What you will do:
**A.** In the John Burroughs text, copy word for word the part starting with "According to biographers" and going on through "Wake-Robin in 1871.".
**B.** Using the John Burroughs text, decide whether each statement agrees with it, and answer yes or no with the deciding words quoted exactly: (i) Burroughs' stream of essay collections began with Wake-Robin in 1871. (ii) The John Burroughs Sanctuary is a 170 acre plot of land in Esopus, New York. (iii) The Burroughs medal is presented at the Association's annual meeting on the first Monday of May.

Excerpt:
--- START ---
According to biographers at the American Memory project at the Library of Congress, John Burroughs was the most important practitioner after Henry David Thoreau of that especially American literary genre, the nature essay. By the turn of the 20th century he had become a virtual cultural institution[peacock term] in his own right: the Grand Old Man of Nature at a time when the American romance with the idea of nature, and the American conservation movement, had come fully into their own. His extraordinary popularity and popular visibility were sustained by a prolific stream of essay collections, beginning with Wake-Robin in 1871.

In the words of his biographer Edward Renehan, Burroughs' special identity was less that of a scientific naturalist than that of "a literary naturalist with a duty to record his own unique perceptions of the natural world." The result was a body of work whose perfect resonance with the tone of its cultural moment perhaps explains both its enormous popularity at that time, and its relative obscurity since.

Since his death in 1921, John Burroughs has been commemorated by the John Burroughs Association. The association maintains the John Burroughs Sanctuary in Esopus, New York, a 170 acre plot of land surrounding Slabsides, and awards a medal each year to "the author of a distinguished book of natural history".

Twelve U.S. schools have been named after Burroughs, including public elementary schools in Washington, DC and Minneapolis, Minnesota, public middle schools in Milwaukee, Wisconsin and Los Angeles, California, a public high school in Burbank, California, and a private secondary school, John Burroughs School, in St. Louis, Missouri. Burroughs Mountain in Mount Rainier National Park is named in his honor.There was a medal named after John Burroughs and the John Burroughs Association publicly recognizes well-written and illustrated natural history publications. Each year the Burroughs medal is awarded to the author of a distinguished book of natural history, with the presentation made during the Association's annual meeting on the first Monday of April.
--- END ---
Stored rows:
--- START ---
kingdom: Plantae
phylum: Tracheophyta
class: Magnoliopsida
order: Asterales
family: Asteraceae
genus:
--- END ---
Answers to the problems:
**A.**
According to biographers at the American Memory project at the Library of Congress, John Burroughs was the most important practitioner after Henry David Thoreau of that especially American literary genre, the nature essay. By the turn of the 20th century he had become a virtual cultural institution[peacock term] in his own right: the Grand Old Man of Nature at a time when the American romance with the idea of nature, and the American conservation movement, had come fully into their own. His extraordinary popularity and popular visibility were sustained by a prolific stream of essay collections, beginning with Wake-Robin in 1871.

**B.**
(i) Yes: "beginning with Wake-Robin in 1871"
(ii) Yes: "the John Burroughs Sanctuary in Esopus, New York, a 170 acre plot of land surrounding Slabsides"
(iii) No: "with the presentation made during the Association's annual meeting on the first Monday of April"